= What the task requires =
Restate verbatim the span of lines below between the line with "Weatherman Resigns" and the line with "According to Erskine", including those two lines, and only that span.

Segment Start: Records shown

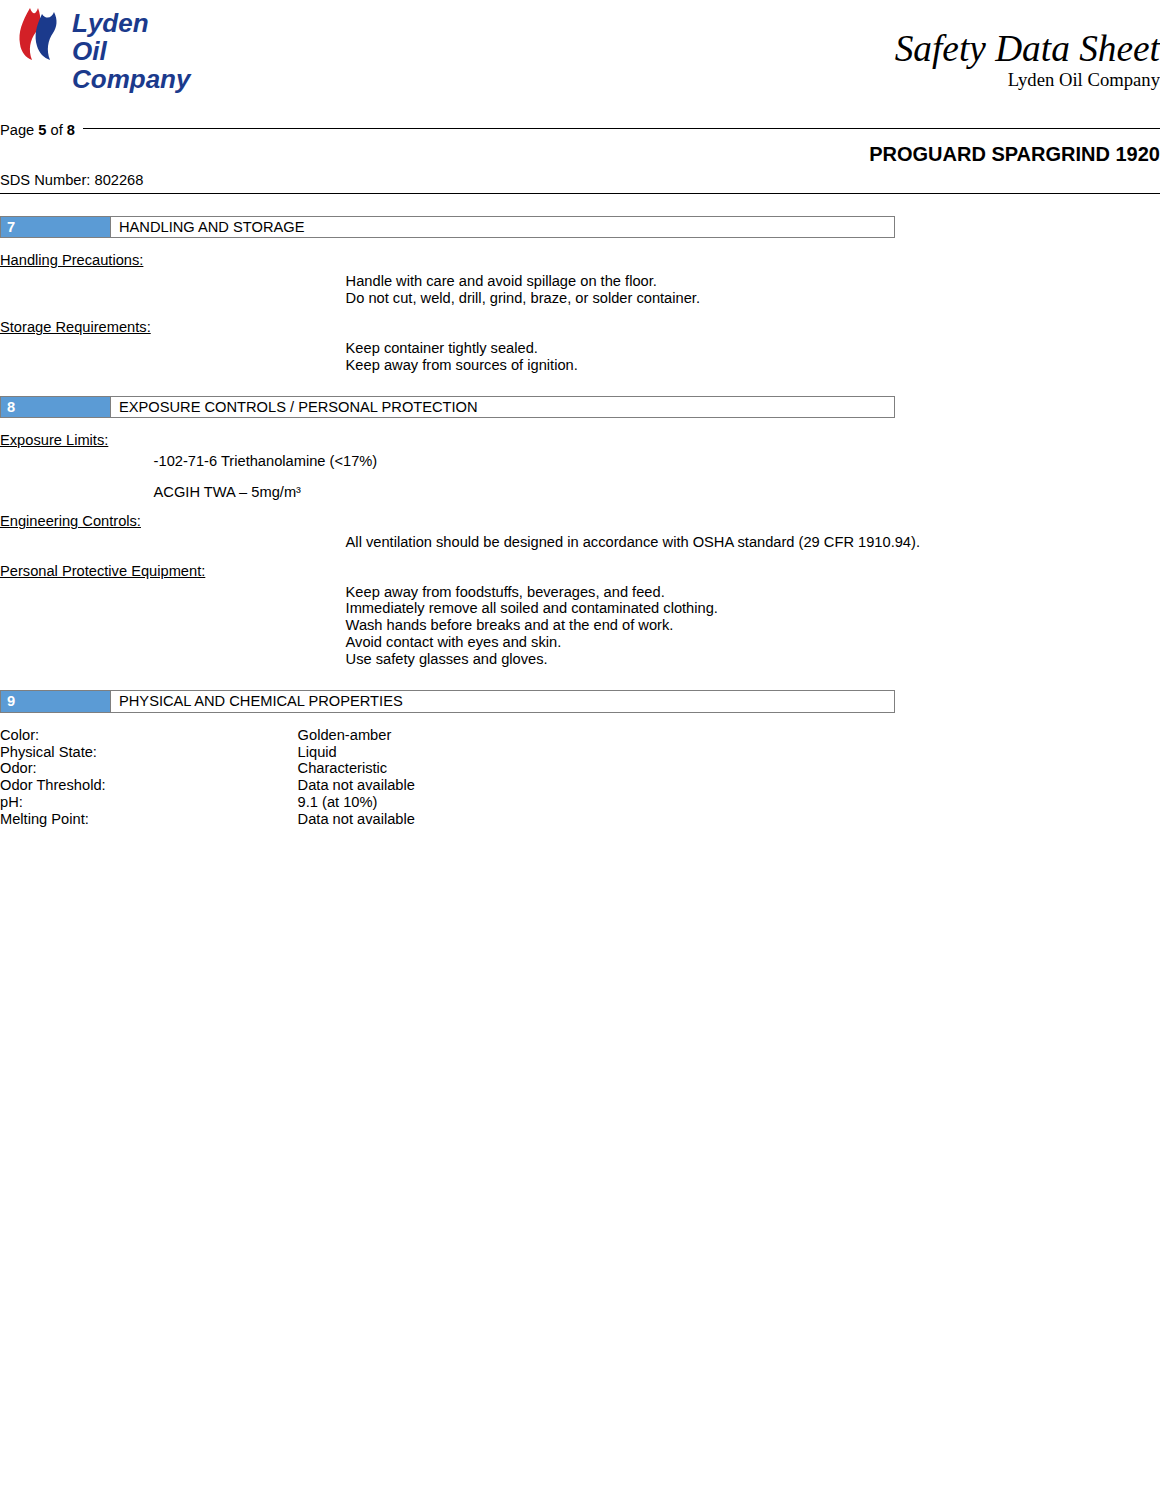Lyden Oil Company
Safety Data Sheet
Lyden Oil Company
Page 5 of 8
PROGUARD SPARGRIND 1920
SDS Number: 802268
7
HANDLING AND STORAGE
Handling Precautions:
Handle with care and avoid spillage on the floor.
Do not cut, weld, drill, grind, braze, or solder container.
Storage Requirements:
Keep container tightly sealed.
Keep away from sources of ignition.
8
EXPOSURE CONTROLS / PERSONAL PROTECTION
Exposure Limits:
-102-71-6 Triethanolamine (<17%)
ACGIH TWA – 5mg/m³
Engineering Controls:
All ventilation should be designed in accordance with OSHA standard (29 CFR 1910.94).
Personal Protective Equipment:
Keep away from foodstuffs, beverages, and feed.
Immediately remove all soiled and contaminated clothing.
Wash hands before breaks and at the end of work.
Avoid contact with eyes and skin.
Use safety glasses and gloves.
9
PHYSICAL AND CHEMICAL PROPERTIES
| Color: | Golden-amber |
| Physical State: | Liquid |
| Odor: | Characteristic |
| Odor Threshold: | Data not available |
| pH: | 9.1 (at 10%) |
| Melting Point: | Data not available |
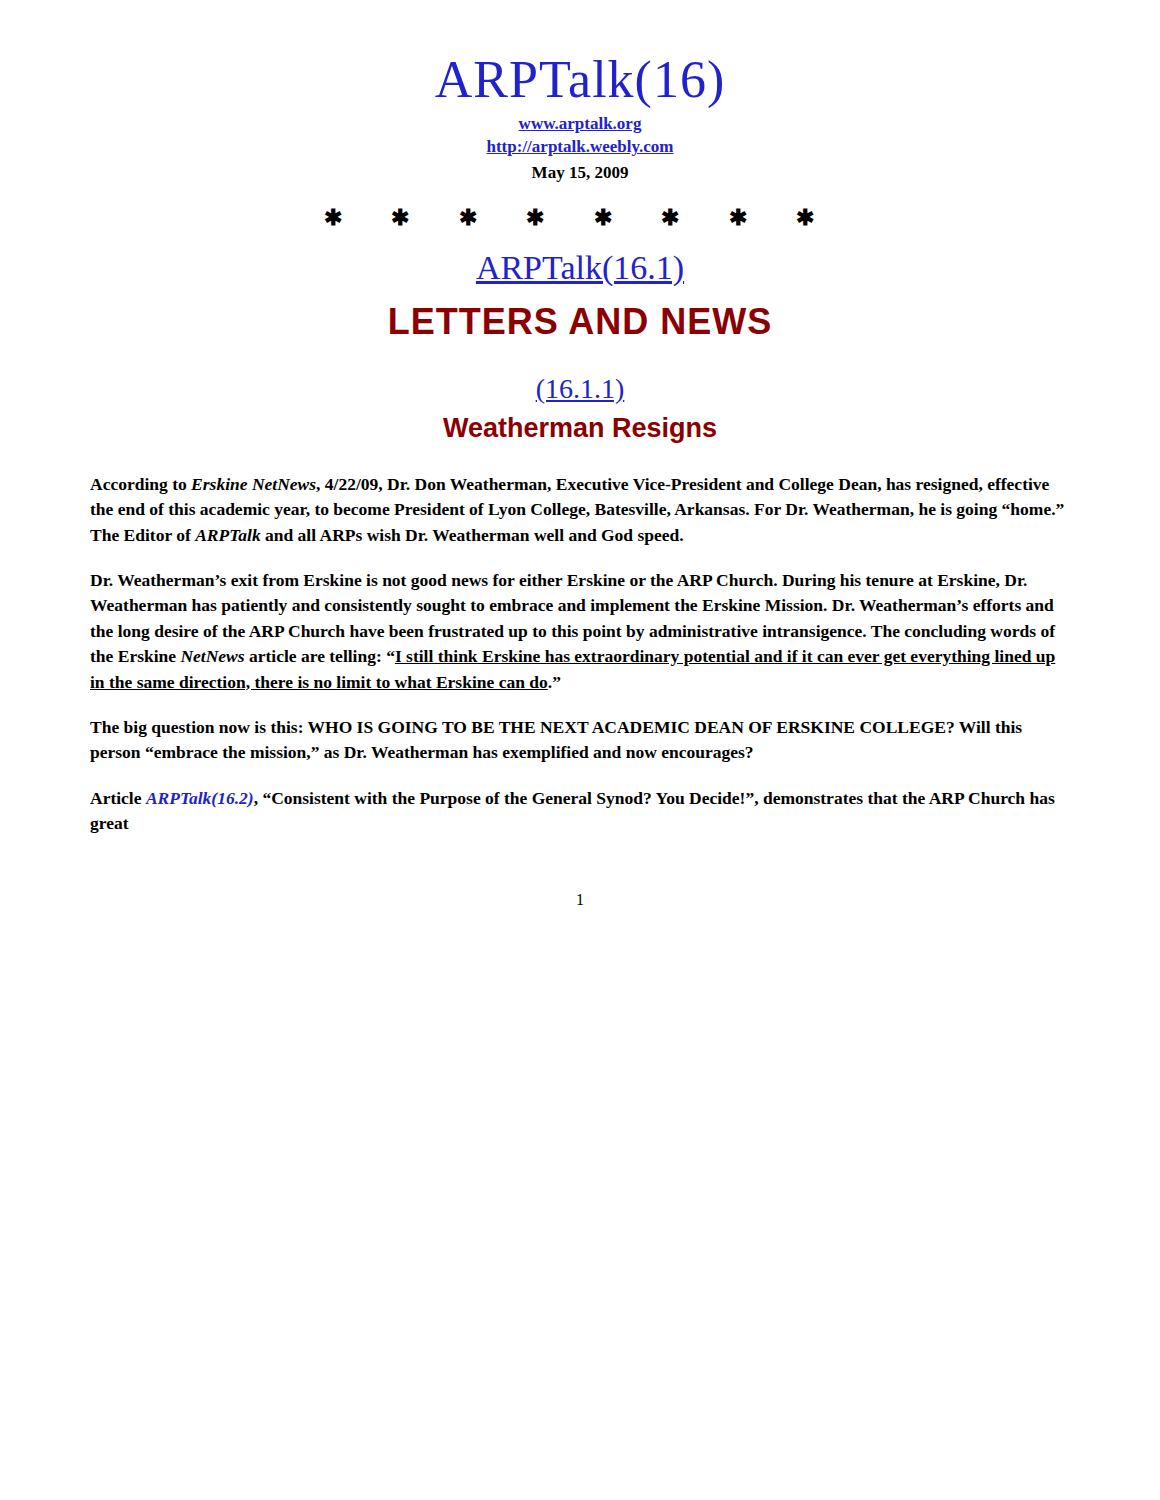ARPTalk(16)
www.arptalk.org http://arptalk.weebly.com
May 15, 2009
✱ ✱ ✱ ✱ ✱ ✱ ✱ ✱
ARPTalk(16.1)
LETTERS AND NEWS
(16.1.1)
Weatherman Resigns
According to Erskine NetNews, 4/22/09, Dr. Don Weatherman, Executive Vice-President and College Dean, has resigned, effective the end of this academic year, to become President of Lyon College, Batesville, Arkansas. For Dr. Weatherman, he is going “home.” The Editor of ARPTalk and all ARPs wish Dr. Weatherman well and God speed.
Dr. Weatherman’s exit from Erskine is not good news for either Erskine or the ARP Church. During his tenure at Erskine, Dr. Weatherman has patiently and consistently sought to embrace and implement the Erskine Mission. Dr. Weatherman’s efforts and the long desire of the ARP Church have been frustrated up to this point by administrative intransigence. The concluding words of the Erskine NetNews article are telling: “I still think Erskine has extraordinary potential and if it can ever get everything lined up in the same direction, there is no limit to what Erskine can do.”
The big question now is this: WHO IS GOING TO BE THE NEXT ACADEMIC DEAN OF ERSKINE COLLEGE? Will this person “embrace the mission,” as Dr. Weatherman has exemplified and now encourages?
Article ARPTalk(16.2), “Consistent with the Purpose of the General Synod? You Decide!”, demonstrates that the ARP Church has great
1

Segment End: Records shown

= Result below =
Weatherman Resigns
According to Erskine NetNews, 4/22/09, Dr. Don Weatherman, Executive Vice-President and College Dean, has resigned, effective the end of this academic year, to become President of Lyon College, Batesville, Arkansas. For Dr. Weatherman, he is going “home.” The Editor of ARPTalk and all ARPs wish Dr. Weatherman well and God speed.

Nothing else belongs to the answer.